◆ Listed records:
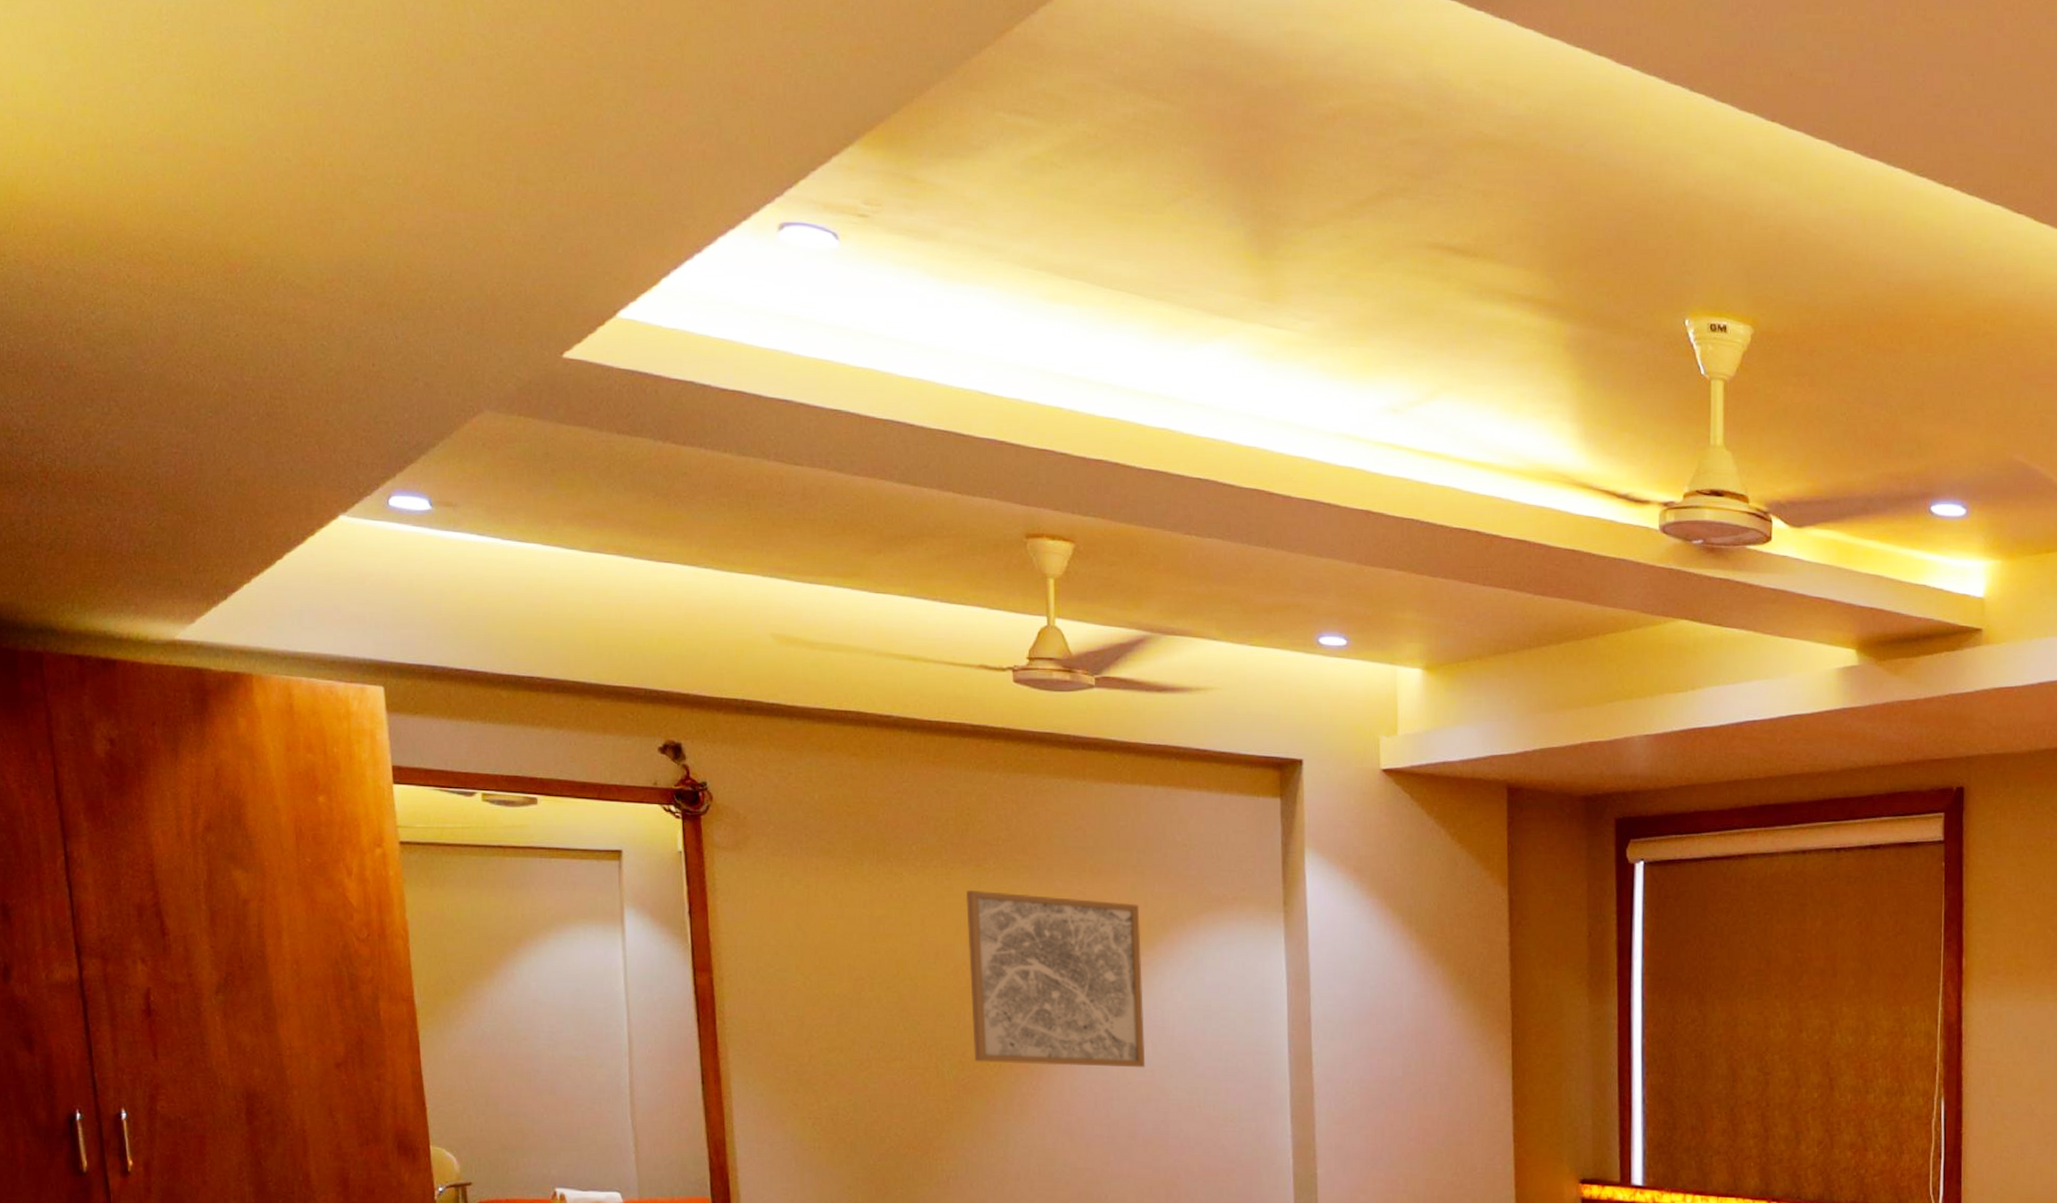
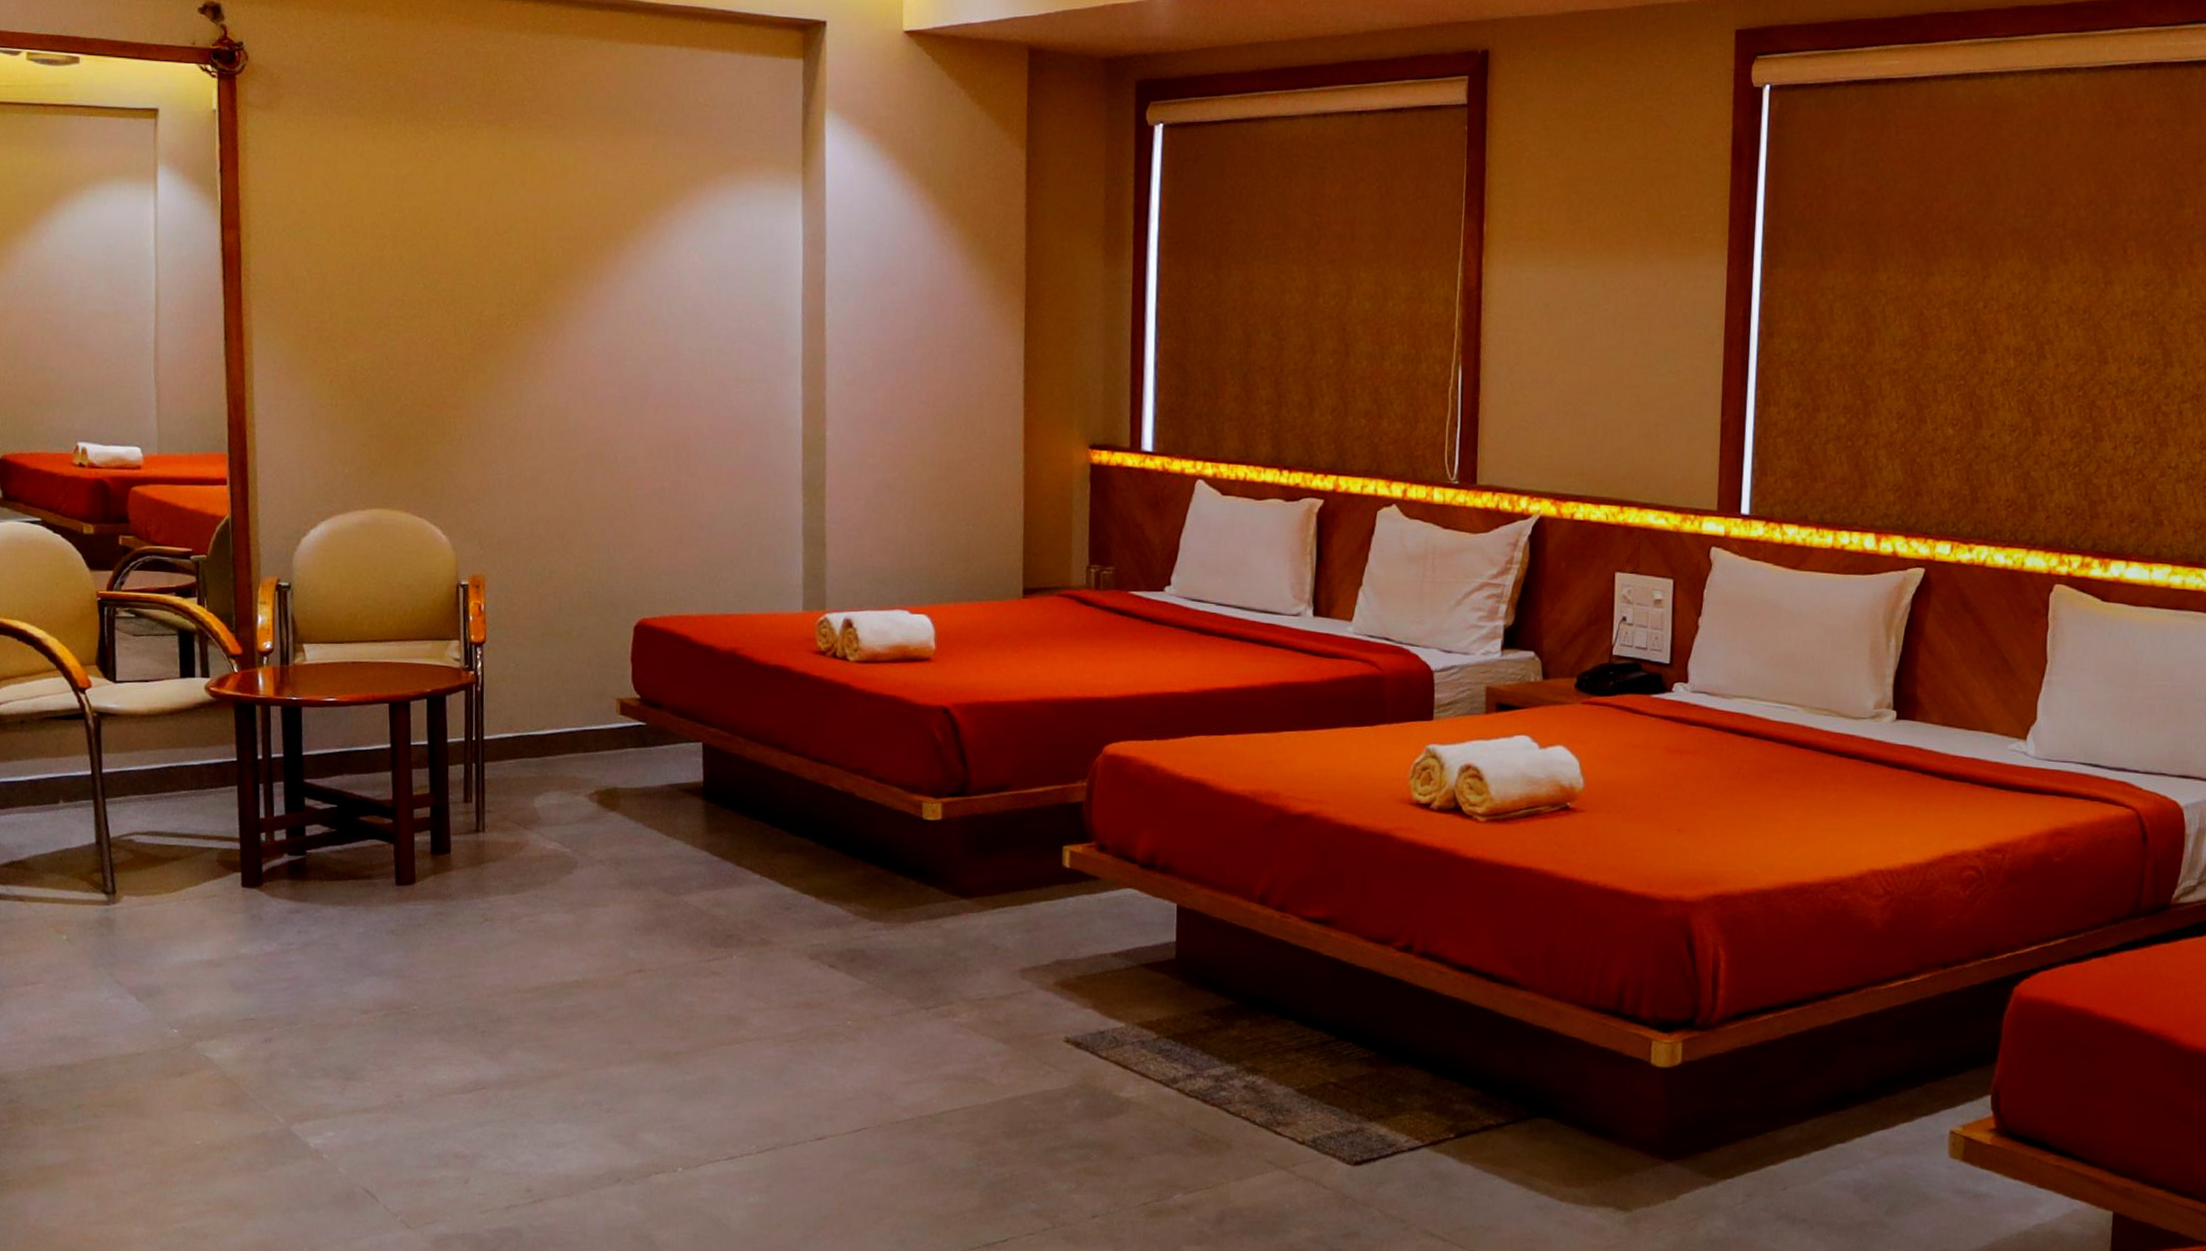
wall art: present [966,890,1146,1067] -> none [490,149,660,327]

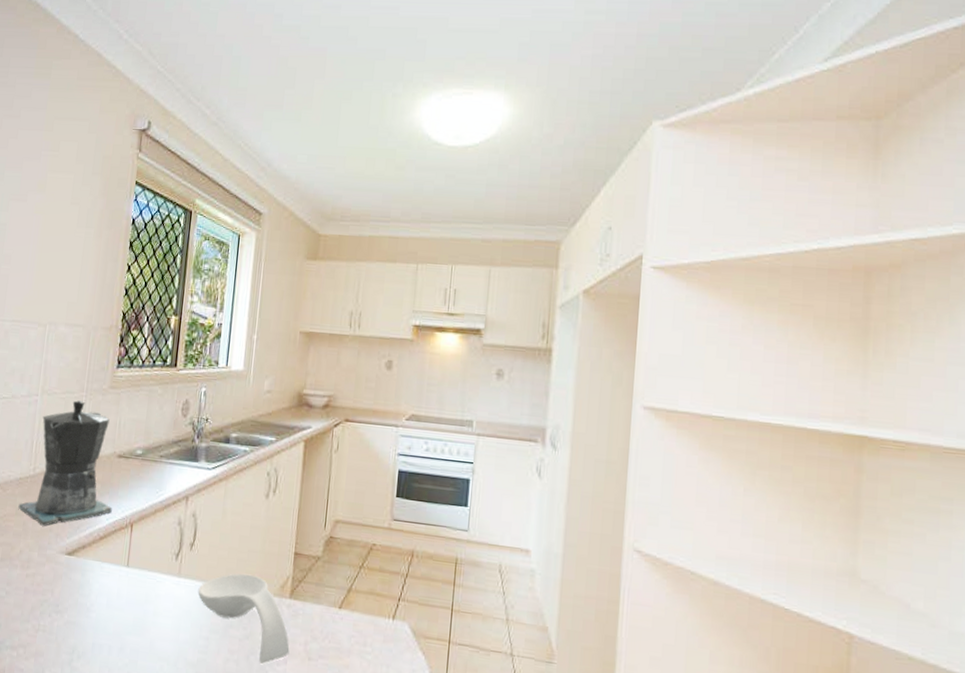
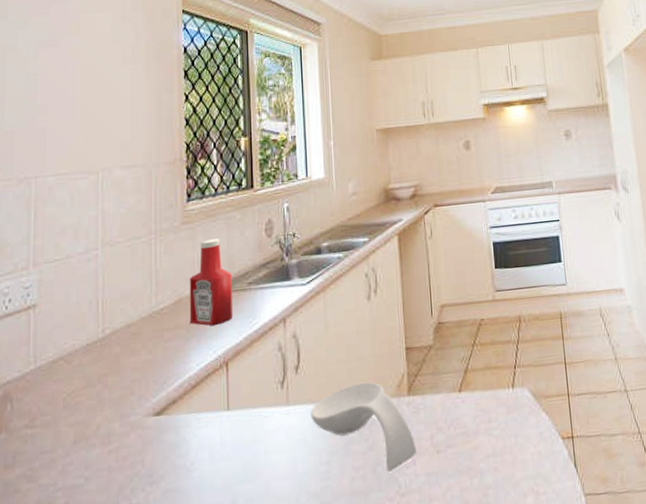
coffee maker: present [18,400,112,526] -> none [89,244,202,391]
ketchup bottle: none [105,407,148,488] -> present [189,239,234,326]

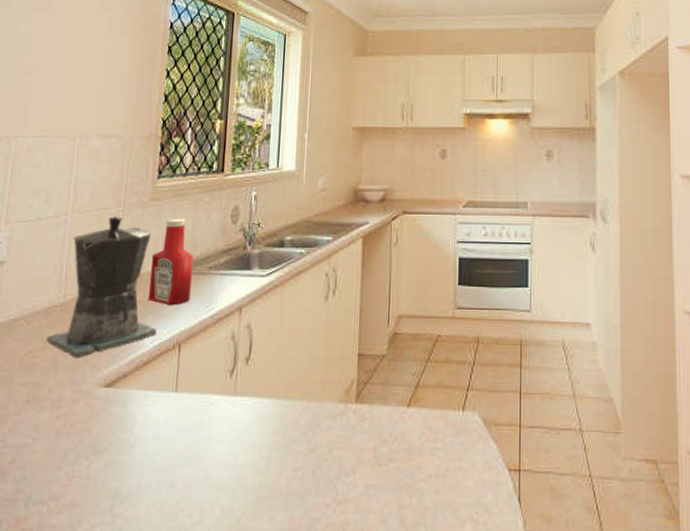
coffee maker: none [89,244,202,391] -> present [46,216,157,358]
spoon rest: present [310,382,417,472] -> none [256,383,358,477]

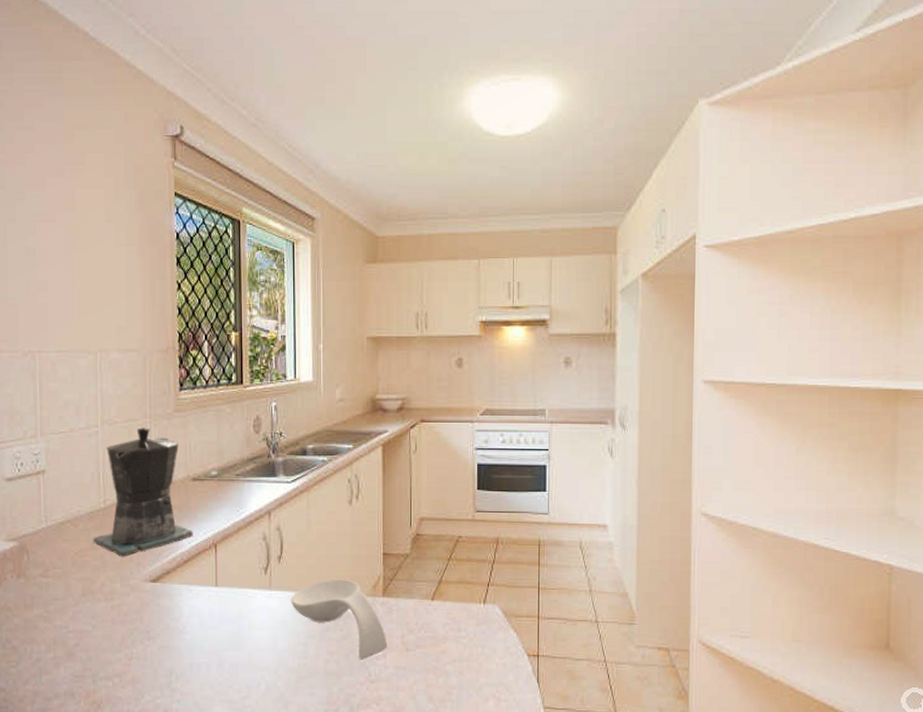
ketchup bottle: present [147,219,195,306] -> none [181,429,222,510]
spoon rest: none [256,383,358,477] -> present [291,579,388,660]

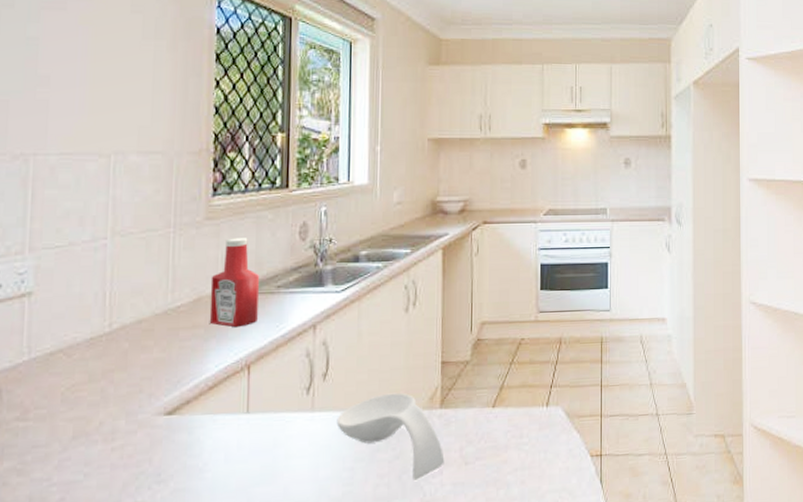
coffee maker: present [93,427,193,557] -> none [92,238,222,388]
ketchup bottle: none [181,429,222,510] -> present [209,238,260,328]

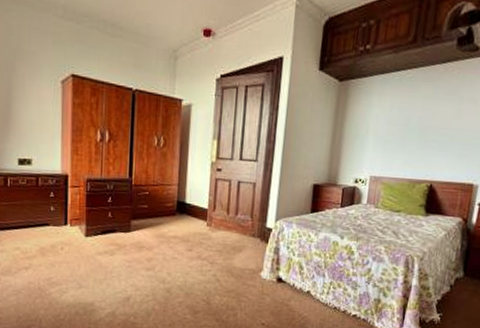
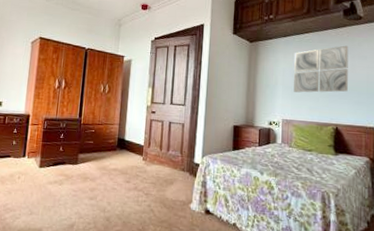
wall art: none [386,85,458,144] -> present [293,45,349,93]

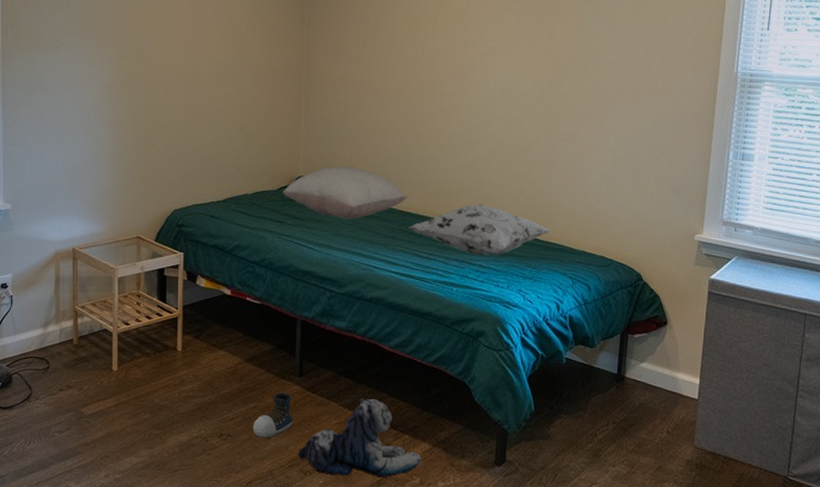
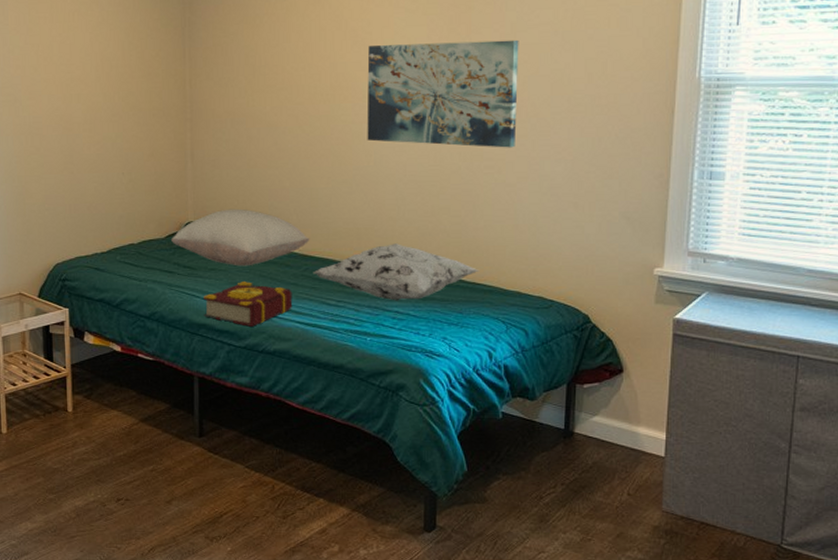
shoe: present [253,393,294,438] -> none [152,454,196,503]
plush toy: present [298,398,421,477] -> none [203,459,339,544]
book: none [309,233,390,275] -> present [203,282,293,327]
wall art: none [461,26,593,124] -> present [367,39,519,148]

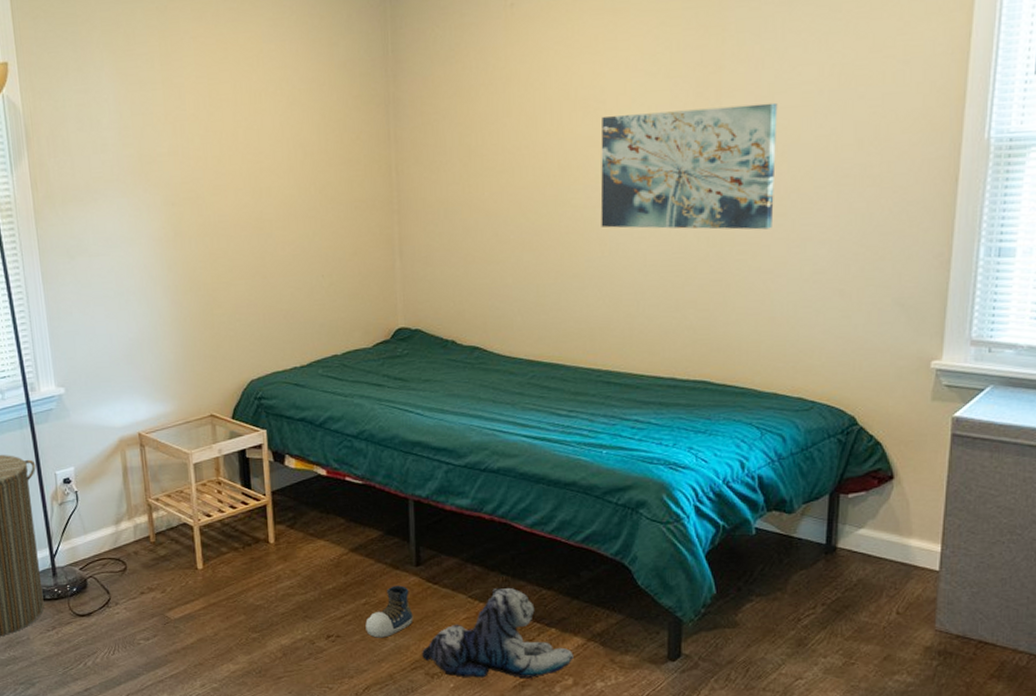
shoe: none [152,454,196,503] -> present [365,585,413,638]
pillow: present [170,208,310,267] -> none [378,311,537,376]
book: present [203,282,293,327] -> none [417,393,518,443]
plush toy: none [203,459,339,544] -> present [422,587,574,678]
decorative pillow: present [313,243,480,301] -> none [541,343,731,409]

◆ Directions for this task: Only a number is wanted here: how many lines of the material contain the string "book".

◆ Solution below: 2